The fix is to allocate each per-CPU ring buffer's physical pages on the NUMA node local to that CPU. This is a kernel allocation policy change (alloc_pages_node or equivalent) with no consumer-visible effect. The ring buffer format, mapping layout, and syscall interface are unchanged.

§10.1.3 Suspend/resume

v0.20 does not explicitly address system suspend (S3 sleep) or hibernate (S4). Ring buffer contents survive S3 (memory is preserved). On resume, CLOCK_REALTIME jumps forward by the suspend duration. This is a special case of the clock discontinuity described in §7.1 -- consumers see a wall clock gap in timestamps but no sequence number gap.

S4 (hibernate) writes memory to disk. On resume, ring buffers are restored from the hibernate image. The same clock discontinuity applies. If the kernel re-initialises KMES on resume (implementation-dependent), the generation counter signals consumers to re-attach.

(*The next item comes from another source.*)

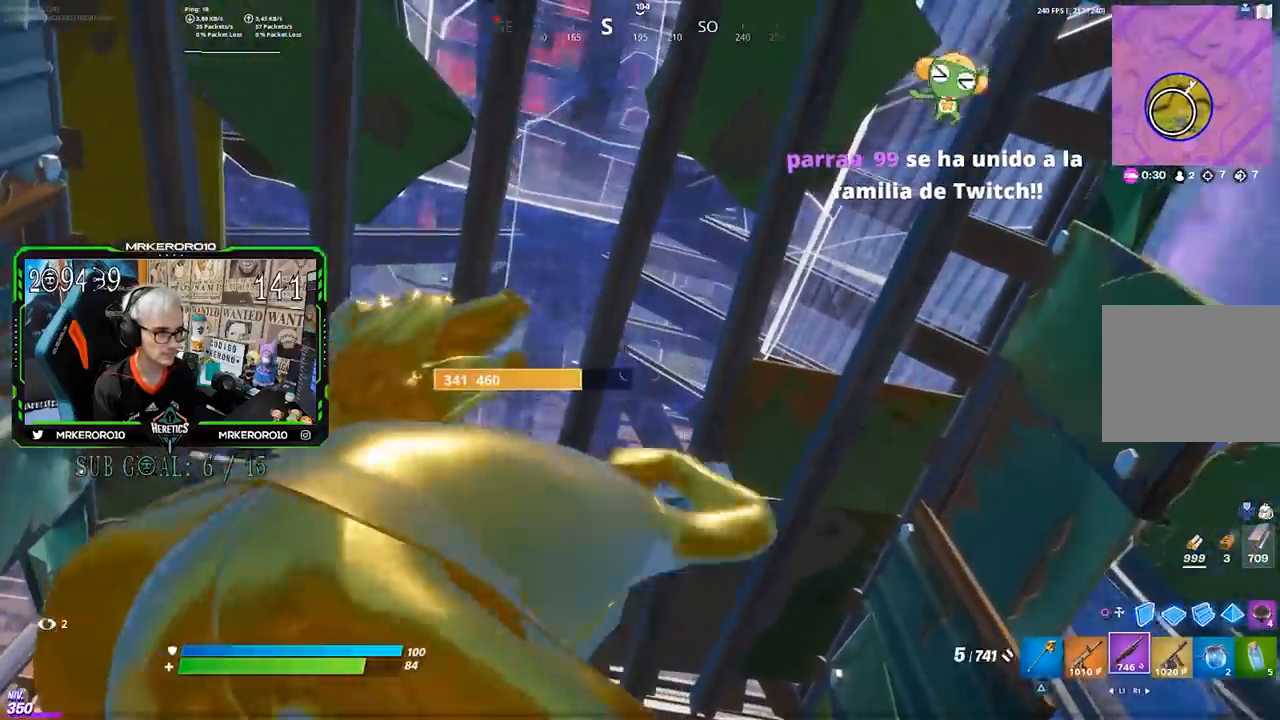
{"buttons": ["SQUARE"], "left_stick": "center", "right_stick": "center", "events": [[17, "left_stick", "center"], [50, "R1", "up"], [150, "SQUARE", "down"], [250, "SQUARE", "up"], [317, "SQUARE", "down"], [383, "SQUARE", "up"], [450, "SQUARE", "down"]]}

No architectural change is needed. A future version MAY add an explicit note to the clock discontinuity section covering suspend/resume.

§10.1.4 SMT capacity planning

Each logical CPU (hardware thread) receives its own ring buffer. On a system with simultaneous multithreading (e.g., 2 threads per core), the total ring buffer memory is doubled compared to a physical-core-only count. At the default 4 MB capacity on a 64-core / 128-thread system, total ring buffer memory is 512 MB.

This is by design -- events are emitted per logical CPU and the cpu_id in event headers reflects the logical CPU. The per-logical-CPU design is correct. A future version MAY add guidance on capacity tuning for SMT-heavy systems.